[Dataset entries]
Segment Open

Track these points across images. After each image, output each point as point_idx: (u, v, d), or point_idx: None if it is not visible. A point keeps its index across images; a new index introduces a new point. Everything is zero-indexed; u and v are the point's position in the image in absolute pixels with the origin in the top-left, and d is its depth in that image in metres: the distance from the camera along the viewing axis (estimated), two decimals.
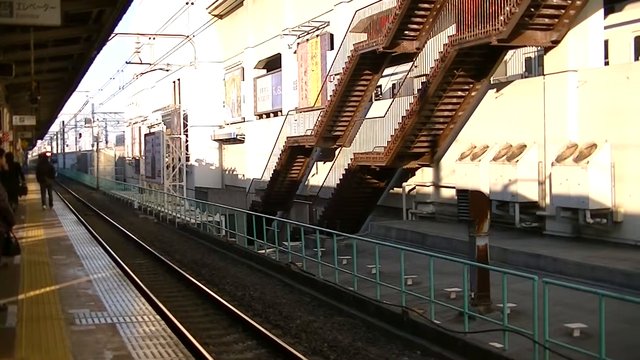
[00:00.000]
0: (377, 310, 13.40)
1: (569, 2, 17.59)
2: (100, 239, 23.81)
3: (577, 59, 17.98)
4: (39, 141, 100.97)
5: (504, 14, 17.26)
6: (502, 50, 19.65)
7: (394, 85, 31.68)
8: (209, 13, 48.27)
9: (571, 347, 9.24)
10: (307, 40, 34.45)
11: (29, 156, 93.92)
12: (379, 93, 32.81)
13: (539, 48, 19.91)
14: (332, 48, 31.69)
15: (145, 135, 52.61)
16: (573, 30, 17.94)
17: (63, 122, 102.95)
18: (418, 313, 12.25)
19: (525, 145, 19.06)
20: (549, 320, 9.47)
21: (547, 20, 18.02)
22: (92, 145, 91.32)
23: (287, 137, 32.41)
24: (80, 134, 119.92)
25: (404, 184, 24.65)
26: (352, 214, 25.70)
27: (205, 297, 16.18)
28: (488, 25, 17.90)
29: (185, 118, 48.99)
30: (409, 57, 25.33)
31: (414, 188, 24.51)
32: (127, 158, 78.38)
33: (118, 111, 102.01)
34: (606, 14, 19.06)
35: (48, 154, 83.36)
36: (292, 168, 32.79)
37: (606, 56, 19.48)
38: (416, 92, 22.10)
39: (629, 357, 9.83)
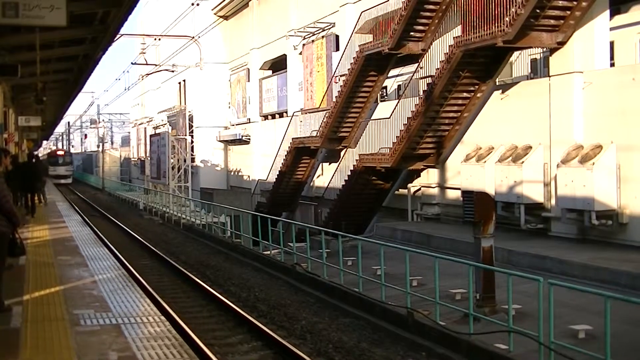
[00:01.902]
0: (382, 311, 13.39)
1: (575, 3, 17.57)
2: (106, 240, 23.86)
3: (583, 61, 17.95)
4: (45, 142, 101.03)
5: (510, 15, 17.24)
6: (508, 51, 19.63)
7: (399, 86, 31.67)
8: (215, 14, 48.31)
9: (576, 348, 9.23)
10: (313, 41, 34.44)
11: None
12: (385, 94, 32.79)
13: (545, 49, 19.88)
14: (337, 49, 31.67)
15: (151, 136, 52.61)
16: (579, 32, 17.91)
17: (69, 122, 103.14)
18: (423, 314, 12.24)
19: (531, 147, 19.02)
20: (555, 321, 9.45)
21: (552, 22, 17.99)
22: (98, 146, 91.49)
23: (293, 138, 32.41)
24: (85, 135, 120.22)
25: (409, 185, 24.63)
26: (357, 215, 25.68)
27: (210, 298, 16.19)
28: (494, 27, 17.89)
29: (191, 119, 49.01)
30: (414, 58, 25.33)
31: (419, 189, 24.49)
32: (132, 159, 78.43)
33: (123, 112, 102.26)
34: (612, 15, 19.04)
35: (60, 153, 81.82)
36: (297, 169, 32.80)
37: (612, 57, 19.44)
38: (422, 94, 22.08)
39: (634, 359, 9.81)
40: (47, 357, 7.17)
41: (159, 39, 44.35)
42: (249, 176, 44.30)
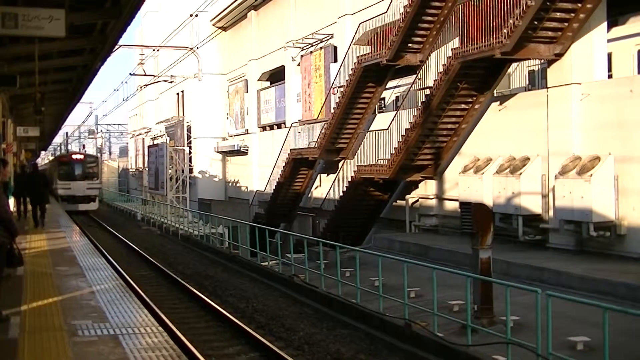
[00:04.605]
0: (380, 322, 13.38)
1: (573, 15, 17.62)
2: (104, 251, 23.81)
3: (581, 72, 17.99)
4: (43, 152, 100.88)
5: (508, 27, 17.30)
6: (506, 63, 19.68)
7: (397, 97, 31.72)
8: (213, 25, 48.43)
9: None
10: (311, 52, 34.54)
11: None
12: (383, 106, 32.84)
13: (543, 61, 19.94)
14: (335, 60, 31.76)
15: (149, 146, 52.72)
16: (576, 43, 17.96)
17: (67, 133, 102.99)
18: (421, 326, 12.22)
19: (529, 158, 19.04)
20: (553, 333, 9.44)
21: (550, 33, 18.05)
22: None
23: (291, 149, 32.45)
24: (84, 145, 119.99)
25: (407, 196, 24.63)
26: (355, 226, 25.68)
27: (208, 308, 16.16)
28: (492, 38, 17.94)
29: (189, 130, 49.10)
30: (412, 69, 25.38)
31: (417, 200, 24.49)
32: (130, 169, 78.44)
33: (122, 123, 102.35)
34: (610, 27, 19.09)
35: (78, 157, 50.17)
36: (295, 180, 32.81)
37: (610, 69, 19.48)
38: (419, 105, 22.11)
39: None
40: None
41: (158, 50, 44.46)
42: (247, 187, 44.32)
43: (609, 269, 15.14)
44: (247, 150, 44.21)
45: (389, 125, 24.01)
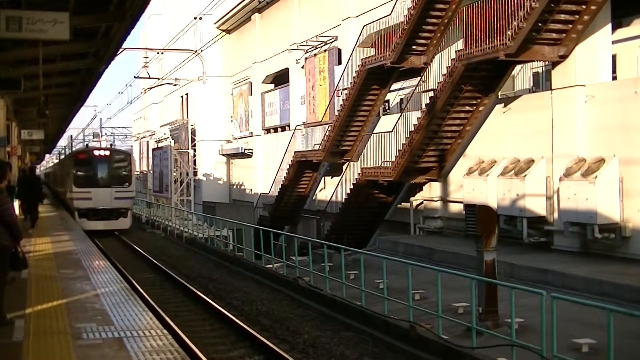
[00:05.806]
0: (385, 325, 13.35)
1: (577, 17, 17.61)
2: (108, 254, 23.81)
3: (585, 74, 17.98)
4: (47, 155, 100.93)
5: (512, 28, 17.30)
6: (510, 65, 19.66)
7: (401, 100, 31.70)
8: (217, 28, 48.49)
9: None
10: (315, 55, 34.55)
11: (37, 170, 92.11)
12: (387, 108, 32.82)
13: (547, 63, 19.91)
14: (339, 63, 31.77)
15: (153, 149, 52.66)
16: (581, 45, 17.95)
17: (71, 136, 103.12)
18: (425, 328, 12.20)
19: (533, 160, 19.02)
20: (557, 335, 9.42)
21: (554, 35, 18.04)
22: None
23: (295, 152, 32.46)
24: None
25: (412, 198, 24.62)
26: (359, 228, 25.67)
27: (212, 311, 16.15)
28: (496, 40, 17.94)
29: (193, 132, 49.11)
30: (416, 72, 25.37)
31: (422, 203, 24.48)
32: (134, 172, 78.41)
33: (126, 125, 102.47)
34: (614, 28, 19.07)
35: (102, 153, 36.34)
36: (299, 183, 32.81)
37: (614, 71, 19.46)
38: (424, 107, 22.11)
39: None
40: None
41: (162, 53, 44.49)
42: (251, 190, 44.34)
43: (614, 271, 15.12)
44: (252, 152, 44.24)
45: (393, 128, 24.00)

Segment Closed

Instructions for the task:
Return, exactly as they stand, all of the lines above, but not the pictures.

Solution to this exercise:
Track these points across images. After each image, output each point as point_idx: (u, v, d), or point_idx: None if it is not visible. A point keeps its index across images; a new index introduces a new point. Everything is zero-indexed; u and v are the point's position in the image in absolute pixels with the origin in the top-left, and d is its depth in that image in metres: the distance from the camera along the viewing axis (estimated), two decimals.
[00:00.000]
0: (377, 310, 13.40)
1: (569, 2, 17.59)
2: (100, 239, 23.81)
3: (577, 59, 17.98)
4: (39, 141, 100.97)
5: (504, 14, 17.26)
6: (502, 50, 19.65)
7: (394, 85, 31.68)
8: (209, 13, 48.27)
9: (571, 347, 9.24)
10: (307, 40, 34.45)
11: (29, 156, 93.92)
12: (379, 93, 32.81)
13: (539, 48, 19.91)
14: (332, 48, 31.69)
15: (145, 135, 52.61)
16: (573, 30, 17.94)
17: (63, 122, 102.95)
18: (418, 313, 12.25)
19: (525, 145, 19.06)
20: (549, 320, 9.47)
21: (547, 20, 18.02)
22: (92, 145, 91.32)
23: (287, 137, 32.41)
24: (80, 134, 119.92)
25: (404, 184, 24.65)
26: (352, 214, 25.70)
27: (205, 297, 16.18)
28: (488, 25, 17.90)
29: (185, 118, 48.99)
30: (409, 57, 25.33)
31: (414, 188, 24.51)
32: (127, 158, 78.38)
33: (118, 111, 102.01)
34: (606, 14, 19.06)
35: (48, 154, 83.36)
36: (292, 168, 32.79)
37: (606, 56, 19.48)
38: (416, 92, 22.10)
39: (629, 357, 9.83)
[00:01.902]
0: (382, 311, 13.39)
1: (575, 3, 17.57)
2: (106, 240, 23.86)
3: (583, 61, 17.95)
4: (45, 142, 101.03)
5: (510, 15, 17.24)
6: (508, 51, 19.63)
7: (399, 86, 31.67)
8: (215, 14, 48.31)
9: (576, 348, 9.23)
10: (313, 41, 34.44)
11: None
12: (385, 94, 32.79)
13: (545, 49, 19.88)
14: (337, 49, 31.67)
15: (151, 136, 52.61)
16: (579, 32, 17.91)
17: (69, 122, 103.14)
18: (423, 314, 12.24)
19: (531, 147, 19.02)
20: (555, 321, 9.45)
21: (552, 22, 17.99)
22: (98, 146, 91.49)
23: (293, 138, 32.41)
24: (85, 135, 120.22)
25: (409, 185, 24.63)
26: (357, 215, 25.68)
27: (210, 298, 16.19)
28: (494, 27, 17.89)
29: (191, 119, 49.01)
30: (414, 58, 25.33)
31: (419, 189, 24.49)
32: (132, 159, 78.43)
33: (123, 112, 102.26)
34: (612, 15, 19.04)
35: (60, 153, 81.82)
36: (297, 169, 32.80)
37: (612, 57, 19.44)
38: (422, 94, 22.08)
39: (634, 359, 9.81)
40: (47, 357, 7.17)
41: (159, 39, 44.35)
42: (249, 176, 44.30)
[00:04.605]
0: (380, 322, 13.38)
1: (573, 15, 17.62)
2: (104, 251, 23.81)
3: (581, 72, 17.99)
4: (43, 152, 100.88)
5: (508, 27, 17.30)
6: (506, 63, 19.68)
7: (397, 97, 31.72)
8: (213, 25, 48.43)
9: None
10: (311, 52, 34.54)
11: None
12: (383, 106, 32.84)
13: (543, 61, 19.94)
14: (335, 60, 31.76)
15: (149, 146, 52.72)
16: (576, 43, 17.96)
17: (67, 133, 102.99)
18: (421, 326, 12.22)
19: (529, 158, 19.04)
20: (553, 333, 9.44)
21: (550, 33, 18.05)
22: None
23: (291, 149, 32.45)
24: (84, 145, 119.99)
25: (407, 196, 24.63)
26: (355, 226, 25.68)
27: (208, 308, 16.16)
28: (492, 38, 17.94)
29: (189, 130, 49.10)
30: (412, 69, 25.38)
31: (417, 200, 24.49)
32: (130, 169, 78.44)
33: (122, 123, 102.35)
34: (610, 27, 19.09)
35: (78, 157, 50.17)
36: (295, 180, 32.81)
37: (610, 69, 19.48)
38: (419, 105, 22.11)
39: None
40: None
41: (158, 50, 44.46)
42: (247, 187, 44.32)
43: (609, 269, 15.14)
44: (247, 150, 44.21)
45: (389, 125, 24.01)
[00:05.806]
0: (385, 325, 13.35)
1: (577, 17, 17.61)
2: (108, 254, 23.81)
3: (585, 74, 17.98)
4: (47, 155, 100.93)
5: (512, 28, 17.30)
6: (510, 65, 19.66)
7: (401, 100, 31.70)
8: (217, 28, 48.49)
9: None
10: (315, 55, 34.55)
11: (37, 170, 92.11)
12: (387, 108, 32.82)
13: (547, 63, 19.91)
14: (339, 63, 31.77)
15: (153, 149, 52.66)
16: (581, 45, 17.95)
17: (71, 136, 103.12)
18: (425, 328, 12.20)
19: (533, 160, 19.02)
20: (557, 335, 9.42)
21: (554, 35, 18.04)
22: None
23: (295, 152, 32.46)
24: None
25: (412, 198, 24.62)
26: (359, 228, 25.67)
27: (212, 311, 16.15)
28: (496, 40, 17.94)
29: (193, 132, 49.11)
30: (416, 72, 25.37)
31: (422, 203, 24.48)
32: (134, 172, 78.41)
33: (126, 125, 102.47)
34: (614, 28, 19.07)
35: (102, 153, 36.34)
36: (299, 183, 32.81)
37: (614, 71, 19.46)
38: (424, 107, 22.11)
39: None
40: None
41: (162, 53, 44.49)
42: (251, 190, 44.34)
43: (614, 271, 15.12)
44: (252, 152, 44.24)
45: (393, 128, 24.00)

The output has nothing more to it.